Un buon scenografo deve avere un istinto da motore di ricerca, e Giuseppe ne ha un eccesso. Tutto ciò che lo circonda è un grande riciclaggio. Gli oggetti trovati per la sessione e fotografati su set fotografici o cinematografici successivamente finiscono sotto il suo tetto. Vecchia maschera arrugginita del cinquecento? Quanto è interessante e decorativo! Un pavimento in acciaio postindustriale? Sarà un buon materiale per i mobili della cucina. Assi di quercia grigia? Pannellatura che non troverai in nessun catalogo.
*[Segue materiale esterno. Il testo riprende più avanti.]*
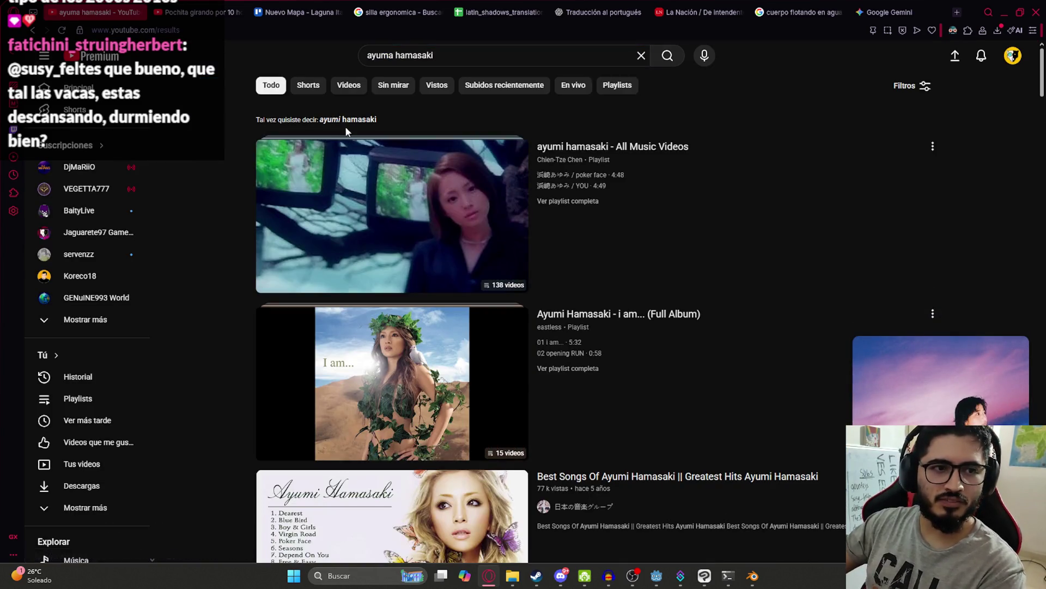
Step: Close the miniplayer, open the All Music Videos playlist, and raise the volume to full
mouse_move(1013, 376)
click(1017, 347)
"Il recupero è la mia passione", dichiara Giuseppe. - Da esso è nato un altro: il raduno. Colleziono, tra le altre cose, teiere e statuette di Buddha. E ho un occhio speciale per le lettere: la loro raccolta appesa nel corridoio è il risultato di dieci anni di ricerche. Anche nel mio amore per le piante, ho un "istinto di accumulo". Ogni volta che tornavo qui dal Salento, portavo una pianta. E ora sto creando condizioni di serra per loro.
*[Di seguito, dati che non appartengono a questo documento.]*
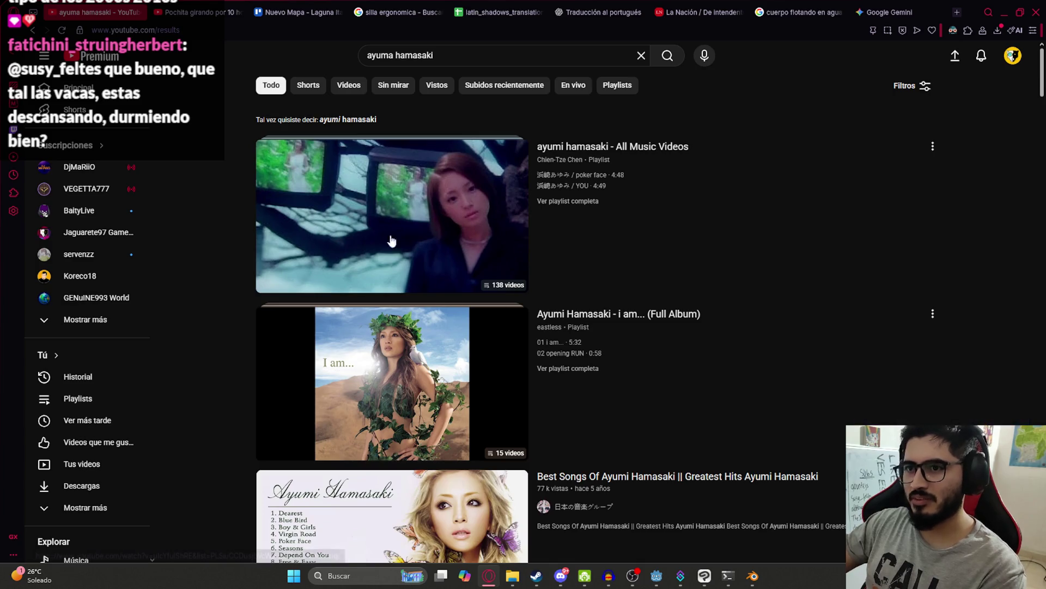
click(434, 225)
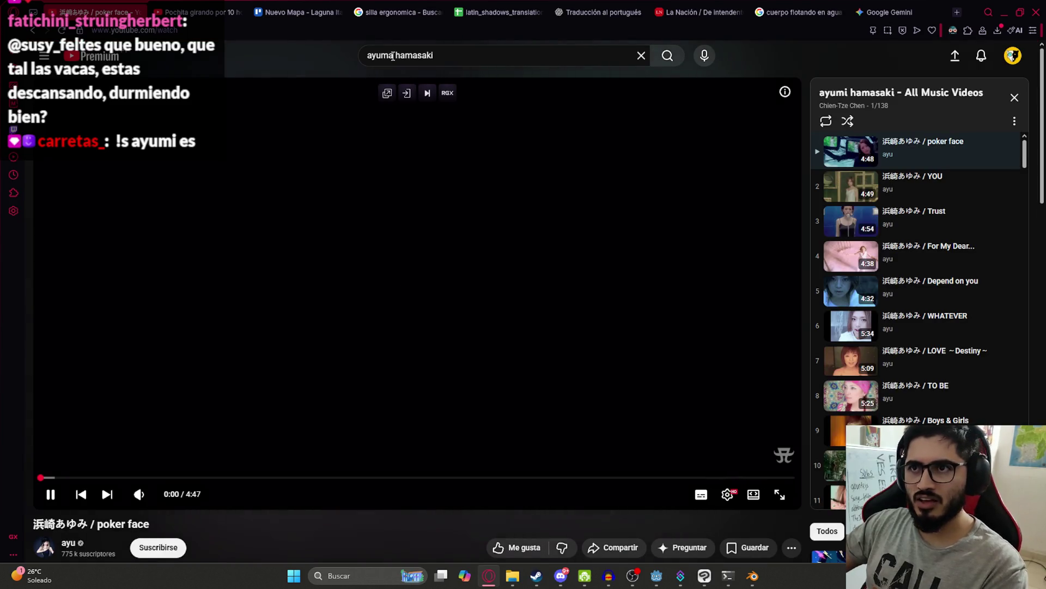
key(Return)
Un buon architetto dovrebbe essere psicologico. Devi chiedere non solo le preferenze del cliente, ma anche la sua infanzia - dopotutto, gli anni dell'adolescenza sono spesso persi per tutta la vita. Silvia Pedron doveva conoscere questi meccanismi, poiché dedicava gran parte della casa alla cucina e alla sala da pranzo. Lì ha progettato un'isola da cucina con molto spazio intorno e un tavolo lungo tre metri. L'ospitalità dei pugliesi è leggendaria, e Giuseppe, che ama fare amicizia e cucinare per loro, lo conferma al cento per cento. Ha passato tutta la sua infanzia in cucina, in piedi accanto alla gamba della nonna, aiutando a fare la pasta orecchiette alle orecchie ea apparecchiare la tavola per una dozzina di persone.

Come ci si sente oggi, 1.000 chilometri a nord di una delle città più ricche d'Italia? Dove, al posto dei fichi d'india e dell'aloe vera, crescono "boutique di lusso e autosaloni dei marchi più costosi" … Come una pianta sensibile, ma resistente ai cambiamenti climatici, trapiantata. E chi è riuscito a trascinare con sé l'intero giardino.